The market also tumbled today as a result of rumors that China's government will take steps to curb inflation such as raising rates, instituting price controls, and sending inflation to its room before dinner. Chinese shares dropped 4% on this news as price controls could eat away company profits faster than Kirstie Alley on a bender.
In US macro news, wholesale prices rose by .4% which was below analyst guesses of .9% and was driven by gas prices rising 9.8% (and we saw that in yesterday's retail sales numbers as well). That said, if we get our Fed on and just look at core inflation (because why give a shit about the things that people really need to spend on such as food, gas, and botox injections), we see that core PPI was down .6% which was the biggest drop in four years and was led by a 3% drop in car prices and a 4.3% drop in pick-up truck prices. Of course finding out that expensive discretionary products need to be discounted to sell is less surprising than finding out kids who go to Yale are douchebags, so big fucking "duh" (Note to loyal readers of the award winning When Genius Prevailed, remember this bit of info for WGO's Q. And yes Money McBags is still short).

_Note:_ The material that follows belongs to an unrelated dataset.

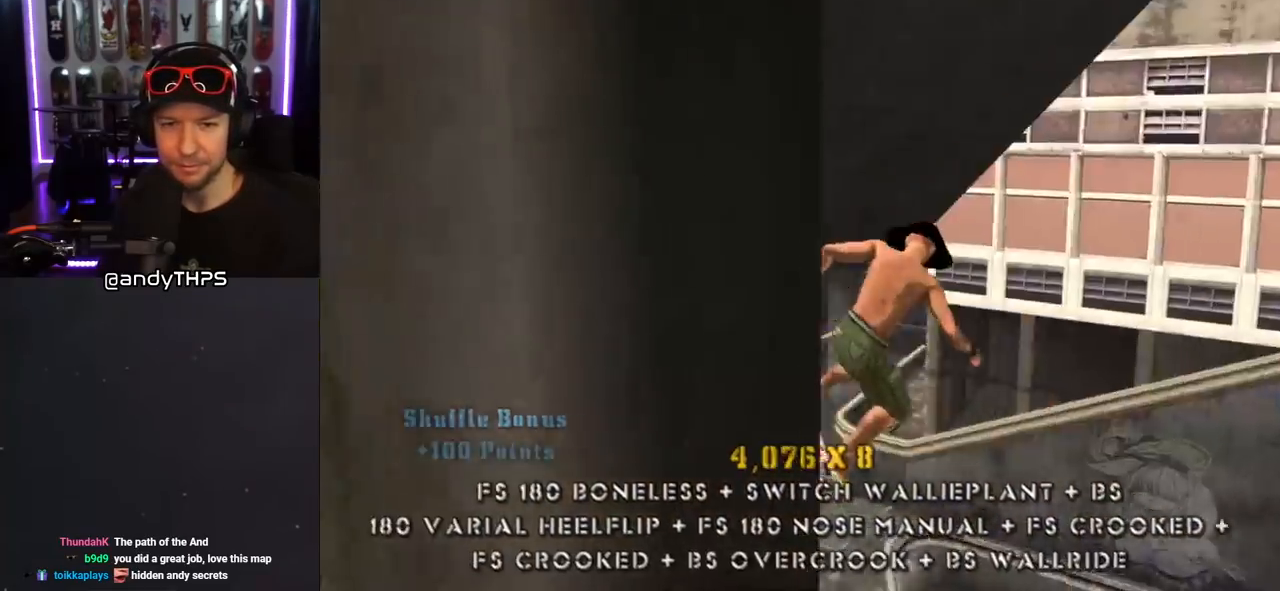
{"dt_ms": 500, "buttons": ["TRIANGLE"], "left_stick": "center", "right_stick": "center", "events": []}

In other US macro news, home builder sentiment rose by 1 to 16 in November which means absolutely nothing to Money McBags except that anything under 50 is considered to be negative so anything under 20 must be hella fucking negative. Finally, industrial output was weaker than expected ending today's run of "who gives a shit" US macro news.

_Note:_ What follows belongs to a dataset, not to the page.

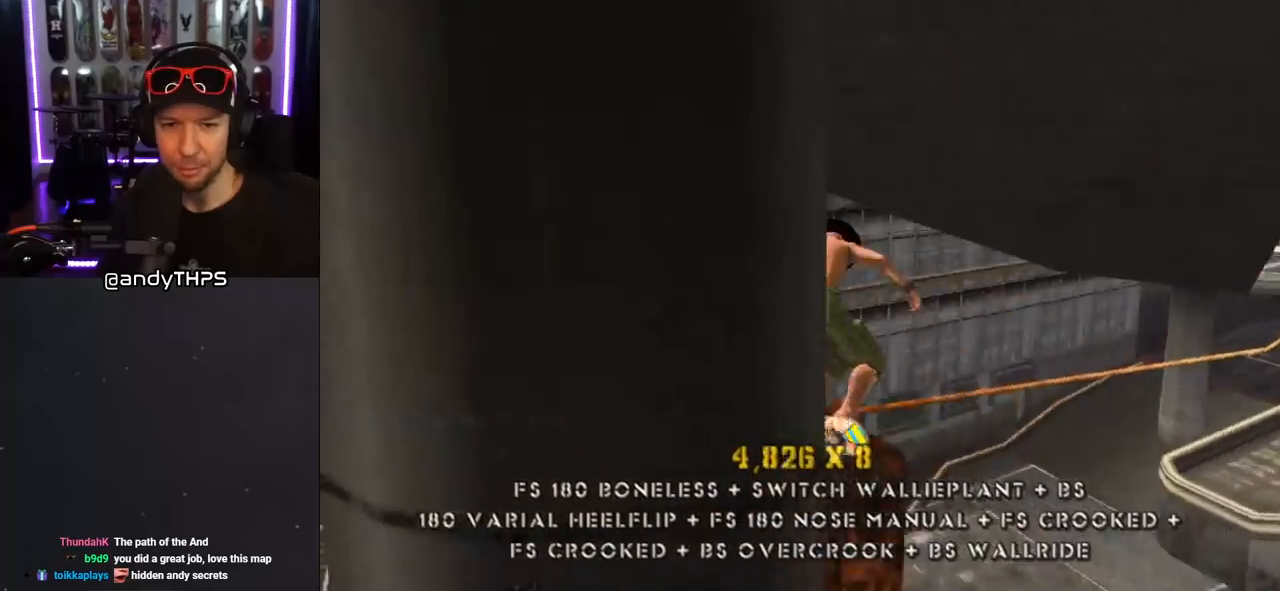
{"dt_ms": 500, "buttons": ["TRIANGLE"], "left_stick": "center", "right_stick": "center", "events": []}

In the market, WMT put up a good Q and raised earnings guidance despite weakness in US same store sales as their customers continue to struggle with high unemployment rates and finding the right fashions. Same store US sales were down 1.3% which was the 6th consecutive quarterly decline as non-discretionary items continue to struggle worse than sales of The Economist's first annual Swimsuit Edition. HD also put up a good Q, and raised earnings guidance thanks to better cost controls and sales of dollies to help people move out of their foreclosed upon homes. That said, they did lower their full year revenue guidance a bit as according to their CEO "the economy is still a bit fucked up."

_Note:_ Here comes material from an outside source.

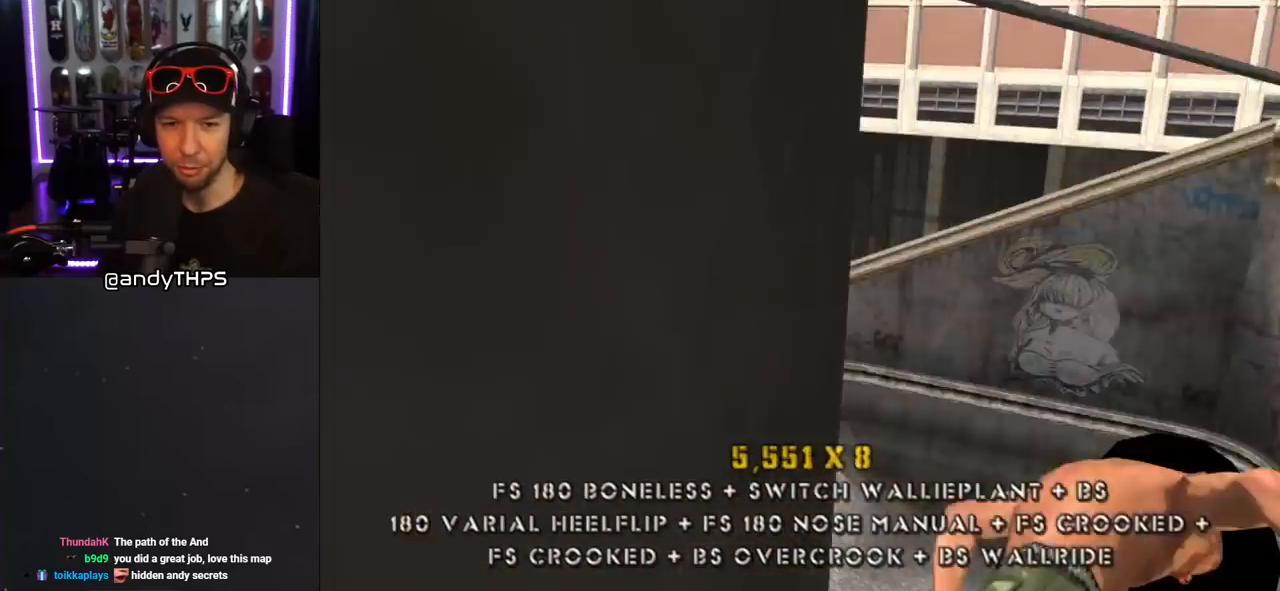
{"dt_ms": 500, "buttons": ["CROSS", "DPAD_UP"], "left_stick": "center", "right_stick": "center", "events": [[33, "DPAD_DOWN", "down"], [83, "CROSS", "down"], [100, "TRIANGLE", "up"], [133, "DPAD_DOWN", "up"], [183, "DPAD_UP", "down"], [267, "DPAD_UP", "up"], [350, "DPAD_UP", "down"], [383, "CROSS", "up"], [450, "CROSS", "down"]]}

And here is something of which to make note (while here is something of which to make more than a note), retailers SKS, ANF, and TJX all put up good Qs and yet all struggled in the market today which usually means earnings have now been more than fully priced in and the sell off will start gaining steam. Finally, MAT rose sharply after it was announced that Carl Icahn had started accumulating a position and that the company is going to use its balance sheet to buy back stock, raise their dividend, and buy enough material to finally give Ken dolls the proper anatomy.